Genomic ORFans - Past, Present and Future

Siew, N.1,2 and Fischer, D.2
1 Department of Chemistry, Ben Gurion University
2 Bioinformatics, Department of Computer Sciences, Ben Gurion University

Sequence ORFans are orphan ORFs (Open Reading Frames) that show no sequence similarity to any other sequence in the databases. ORFans are of particular interest, not only as evolutionary puzzles, but also because little can be learned about them using bioinformatic tools. Thus, the presence of many ORFans does not allow for a full characterization of the genomic content of organisms.

Here we show that the number of ORFans in the first 43 completely sequenced microbial genomes is steadily growing and that after 43 genomes their number is 18,552 (18%) out of a total of 102,114 ORFs. Our data shows that the addition of each new complete genome slowly reduces the number of previous ORFans, but at the same time, the new genome also adds a larger number of new ORFans, and thus the number of ORFans is growing. However, the fraction of ORFans among all ORFs is slowly declining.

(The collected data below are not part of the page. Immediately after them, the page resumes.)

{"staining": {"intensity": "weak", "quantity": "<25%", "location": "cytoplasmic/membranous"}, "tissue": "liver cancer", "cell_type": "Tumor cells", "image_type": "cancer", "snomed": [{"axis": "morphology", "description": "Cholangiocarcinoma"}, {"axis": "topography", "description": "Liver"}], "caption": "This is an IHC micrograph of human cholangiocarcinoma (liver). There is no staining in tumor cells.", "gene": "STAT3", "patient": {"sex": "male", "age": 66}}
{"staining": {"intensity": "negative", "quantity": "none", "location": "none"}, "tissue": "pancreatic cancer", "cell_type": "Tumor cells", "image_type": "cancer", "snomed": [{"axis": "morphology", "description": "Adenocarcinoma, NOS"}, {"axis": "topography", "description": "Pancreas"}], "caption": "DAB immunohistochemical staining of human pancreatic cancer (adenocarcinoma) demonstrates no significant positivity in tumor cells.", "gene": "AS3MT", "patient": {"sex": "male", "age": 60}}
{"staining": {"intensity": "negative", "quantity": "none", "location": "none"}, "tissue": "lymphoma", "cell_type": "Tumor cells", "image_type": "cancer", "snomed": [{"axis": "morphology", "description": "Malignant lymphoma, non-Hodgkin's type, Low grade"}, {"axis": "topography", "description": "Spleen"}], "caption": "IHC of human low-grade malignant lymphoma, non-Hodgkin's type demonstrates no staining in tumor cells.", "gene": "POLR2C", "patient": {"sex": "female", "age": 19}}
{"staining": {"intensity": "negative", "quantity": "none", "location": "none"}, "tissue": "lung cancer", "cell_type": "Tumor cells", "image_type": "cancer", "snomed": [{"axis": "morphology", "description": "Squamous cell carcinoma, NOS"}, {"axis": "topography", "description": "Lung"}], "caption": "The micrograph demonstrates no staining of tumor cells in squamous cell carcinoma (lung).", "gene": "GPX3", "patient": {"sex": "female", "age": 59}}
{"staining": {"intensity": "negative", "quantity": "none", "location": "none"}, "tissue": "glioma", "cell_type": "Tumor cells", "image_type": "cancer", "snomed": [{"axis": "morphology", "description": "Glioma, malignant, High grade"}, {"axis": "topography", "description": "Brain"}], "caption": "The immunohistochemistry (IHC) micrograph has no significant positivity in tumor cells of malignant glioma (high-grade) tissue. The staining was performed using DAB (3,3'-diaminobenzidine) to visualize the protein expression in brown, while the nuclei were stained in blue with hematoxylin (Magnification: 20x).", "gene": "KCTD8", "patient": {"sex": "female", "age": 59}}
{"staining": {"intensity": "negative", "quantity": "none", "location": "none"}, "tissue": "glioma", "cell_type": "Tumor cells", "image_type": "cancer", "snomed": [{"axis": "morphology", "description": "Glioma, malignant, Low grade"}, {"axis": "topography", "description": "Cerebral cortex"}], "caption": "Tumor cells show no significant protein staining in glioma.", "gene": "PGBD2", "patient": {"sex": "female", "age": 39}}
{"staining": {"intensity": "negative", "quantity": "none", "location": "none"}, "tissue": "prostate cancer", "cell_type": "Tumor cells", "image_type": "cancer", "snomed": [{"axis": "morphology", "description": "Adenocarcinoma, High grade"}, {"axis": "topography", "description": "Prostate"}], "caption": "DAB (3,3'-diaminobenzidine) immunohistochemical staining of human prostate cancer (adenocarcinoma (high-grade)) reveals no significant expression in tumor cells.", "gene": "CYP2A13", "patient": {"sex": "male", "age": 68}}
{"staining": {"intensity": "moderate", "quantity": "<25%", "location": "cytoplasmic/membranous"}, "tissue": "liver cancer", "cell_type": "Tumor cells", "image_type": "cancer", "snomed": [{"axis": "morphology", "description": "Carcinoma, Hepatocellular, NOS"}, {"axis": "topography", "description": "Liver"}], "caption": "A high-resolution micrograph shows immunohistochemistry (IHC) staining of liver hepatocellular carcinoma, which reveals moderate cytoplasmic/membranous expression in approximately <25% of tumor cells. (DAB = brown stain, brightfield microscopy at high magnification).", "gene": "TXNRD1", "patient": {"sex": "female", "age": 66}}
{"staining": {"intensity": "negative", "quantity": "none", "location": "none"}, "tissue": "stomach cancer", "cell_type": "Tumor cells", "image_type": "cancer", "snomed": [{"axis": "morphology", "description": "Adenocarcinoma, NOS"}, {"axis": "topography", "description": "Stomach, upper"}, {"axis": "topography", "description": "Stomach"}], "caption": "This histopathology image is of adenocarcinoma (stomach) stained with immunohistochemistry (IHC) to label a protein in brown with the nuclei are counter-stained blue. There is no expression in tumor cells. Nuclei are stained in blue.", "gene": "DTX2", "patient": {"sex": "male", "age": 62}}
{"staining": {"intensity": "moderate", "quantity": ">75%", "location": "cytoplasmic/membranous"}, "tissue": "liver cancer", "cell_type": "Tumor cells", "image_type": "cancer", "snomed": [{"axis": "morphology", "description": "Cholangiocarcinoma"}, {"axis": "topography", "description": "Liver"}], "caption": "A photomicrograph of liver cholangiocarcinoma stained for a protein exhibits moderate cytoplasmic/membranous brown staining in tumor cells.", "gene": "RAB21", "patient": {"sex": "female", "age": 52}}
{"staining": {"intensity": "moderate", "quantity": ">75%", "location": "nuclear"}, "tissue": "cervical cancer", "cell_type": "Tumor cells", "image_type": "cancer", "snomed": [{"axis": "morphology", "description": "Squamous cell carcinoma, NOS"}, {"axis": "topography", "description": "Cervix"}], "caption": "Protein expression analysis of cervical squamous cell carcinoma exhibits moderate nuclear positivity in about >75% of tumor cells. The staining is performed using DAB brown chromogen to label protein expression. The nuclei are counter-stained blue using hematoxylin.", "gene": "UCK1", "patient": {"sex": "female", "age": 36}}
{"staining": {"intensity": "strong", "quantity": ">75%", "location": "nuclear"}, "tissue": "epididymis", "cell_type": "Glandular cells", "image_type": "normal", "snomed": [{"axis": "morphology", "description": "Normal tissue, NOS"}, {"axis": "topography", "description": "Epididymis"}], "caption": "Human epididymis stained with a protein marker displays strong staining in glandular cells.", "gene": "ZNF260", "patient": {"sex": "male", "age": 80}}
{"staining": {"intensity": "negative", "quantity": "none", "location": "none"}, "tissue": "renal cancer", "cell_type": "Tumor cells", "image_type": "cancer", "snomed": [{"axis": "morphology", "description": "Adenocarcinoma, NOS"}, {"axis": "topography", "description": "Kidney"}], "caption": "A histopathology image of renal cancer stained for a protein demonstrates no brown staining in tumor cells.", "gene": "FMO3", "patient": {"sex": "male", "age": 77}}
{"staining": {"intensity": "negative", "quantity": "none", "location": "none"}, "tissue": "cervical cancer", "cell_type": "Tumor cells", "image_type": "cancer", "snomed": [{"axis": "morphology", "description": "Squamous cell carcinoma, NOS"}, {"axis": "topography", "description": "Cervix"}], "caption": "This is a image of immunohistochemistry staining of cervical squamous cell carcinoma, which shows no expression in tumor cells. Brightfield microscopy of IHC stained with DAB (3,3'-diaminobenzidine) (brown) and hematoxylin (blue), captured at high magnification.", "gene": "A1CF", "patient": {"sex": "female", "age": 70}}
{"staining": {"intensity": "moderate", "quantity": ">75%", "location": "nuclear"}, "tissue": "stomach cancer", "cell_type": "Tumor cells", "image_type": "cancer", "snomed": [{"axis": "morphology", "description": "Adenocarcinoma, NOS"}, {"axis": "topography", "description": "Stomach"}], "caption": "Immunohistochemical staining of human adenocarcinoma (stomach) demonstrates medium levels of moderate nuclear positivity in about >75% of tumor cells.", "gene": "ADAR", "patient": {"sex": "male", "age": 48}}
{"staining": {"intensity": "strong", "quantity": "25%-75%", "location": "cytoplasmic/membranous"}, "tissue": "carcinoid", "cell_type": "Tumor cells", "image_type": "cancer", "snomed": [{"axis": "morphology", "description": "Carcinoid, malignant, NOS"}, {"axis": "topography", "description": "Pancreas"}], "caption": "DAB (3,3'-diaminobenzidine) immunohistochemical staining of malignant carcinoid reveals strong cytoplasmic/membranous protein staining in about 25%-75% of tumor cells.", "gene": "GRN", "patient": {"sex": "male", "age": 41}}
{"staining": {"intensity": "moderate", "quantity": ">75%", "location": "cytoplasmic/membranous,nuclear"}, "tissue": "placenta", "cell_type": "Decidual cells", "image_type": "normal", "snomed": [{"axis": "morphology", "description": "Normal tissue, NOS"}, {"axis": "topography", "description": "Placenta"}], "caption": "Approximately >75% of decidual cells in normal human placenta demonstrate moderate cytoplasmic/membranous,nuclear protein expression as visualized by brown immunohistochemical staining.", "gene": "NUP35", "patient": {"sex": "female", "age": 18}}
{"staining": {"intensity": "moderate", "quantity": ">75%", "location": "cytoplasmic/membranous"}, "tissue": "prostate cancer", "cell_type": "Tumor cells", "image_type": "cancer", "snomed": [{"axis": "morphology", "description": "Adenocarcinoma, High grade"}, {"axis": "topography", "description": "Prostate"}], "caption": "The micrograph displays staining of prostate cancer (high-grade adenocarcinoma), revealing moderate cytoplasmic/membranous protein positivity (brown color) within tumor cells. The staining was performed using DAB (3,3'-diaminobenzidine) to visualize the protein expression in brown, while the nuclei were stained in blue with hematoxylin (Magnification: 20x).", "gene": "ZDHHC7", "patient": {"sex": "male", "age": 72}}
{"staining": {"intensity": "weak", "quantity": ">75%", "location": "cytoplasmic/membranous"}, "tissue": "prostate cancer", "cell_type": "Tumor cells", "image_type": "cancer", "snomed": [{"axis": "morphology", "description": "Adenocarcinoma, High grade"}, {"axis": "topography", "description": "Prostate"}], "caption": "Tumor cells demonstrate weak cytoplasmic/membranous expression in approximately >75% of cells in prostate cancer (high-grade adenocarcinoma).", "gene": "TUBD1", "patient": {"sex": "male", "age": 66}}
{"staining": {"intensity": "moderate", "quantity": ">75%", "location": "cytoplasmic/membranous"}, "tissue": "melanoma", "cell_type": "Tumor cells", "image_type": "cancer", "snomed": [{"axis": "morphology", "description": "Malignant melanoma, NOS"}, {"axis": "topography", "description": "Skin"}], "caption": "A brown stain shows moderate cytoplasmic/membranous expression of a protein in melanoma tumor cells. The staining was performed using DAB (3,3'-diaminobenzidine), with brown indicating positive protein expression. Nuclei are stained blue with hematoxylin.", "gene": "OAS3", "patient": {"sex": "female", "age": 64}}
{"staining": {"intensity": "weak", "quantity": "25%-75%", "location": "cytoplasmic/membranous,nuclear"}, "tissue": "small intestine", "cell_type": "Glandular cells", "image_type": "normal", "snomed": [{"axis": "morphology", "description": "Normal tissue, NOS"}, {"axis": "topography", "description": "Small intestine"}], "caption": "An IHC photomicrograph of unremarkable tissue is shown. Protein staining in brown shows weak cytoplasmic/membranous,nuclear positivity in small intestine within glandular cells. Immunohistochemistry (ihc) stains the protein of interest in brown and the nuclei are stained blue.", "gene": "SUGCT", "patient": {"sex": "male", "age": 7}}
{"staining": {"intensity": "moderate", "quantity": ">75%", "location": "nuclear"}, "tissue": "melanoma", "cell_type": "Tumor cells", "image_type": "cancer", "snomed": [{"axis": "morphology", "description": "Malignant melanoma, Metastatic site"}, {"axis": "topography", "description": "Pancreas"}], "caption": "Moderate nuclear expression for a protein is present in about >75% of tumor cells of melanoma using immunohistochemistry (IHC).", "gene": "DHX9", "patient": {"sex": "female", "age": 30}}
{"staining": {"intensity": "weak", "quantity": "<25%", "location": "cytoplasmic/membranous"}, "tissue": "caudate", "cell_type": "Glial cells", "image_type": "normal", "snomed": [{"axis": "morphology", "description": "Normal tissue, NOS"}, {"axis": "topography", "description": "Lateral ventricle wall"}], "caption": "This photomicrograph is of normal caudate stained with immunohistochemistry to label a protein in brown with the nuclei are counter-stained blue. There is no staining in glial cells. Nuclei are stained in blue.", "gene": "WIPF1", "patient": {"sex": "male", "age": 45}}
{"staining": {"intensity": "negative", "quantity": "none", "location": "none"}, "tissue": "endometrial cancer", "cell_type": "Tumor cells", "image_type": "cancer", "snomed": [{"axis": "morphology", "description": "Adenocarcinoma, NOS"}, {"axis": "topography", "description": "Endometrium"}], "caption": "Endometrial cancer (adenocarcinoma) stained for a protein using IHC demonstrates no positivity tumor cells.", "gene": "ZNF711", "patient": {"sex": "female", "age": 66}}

Our analysis of size distribution of ORFans and non-ORFans indicates a strong bias towards shorter sequences among ORFans: sequences shorter than 150 residues account for 56% of all ORFans. The fraction of long ORFans in the genomes declines in a rate twice as fast as that of short ORFans. A possible explanation for this bias could be that some short ORFans do not correspond to expressed proteins, or due to limitations of the tools used to identify sequence similarities.

We conclude that the large observed percentage of ORFans reflects a yet unexplained intrinsic property of the genetic material and that further studies aiming at understanding Nature's protein diversity should also include ORFans.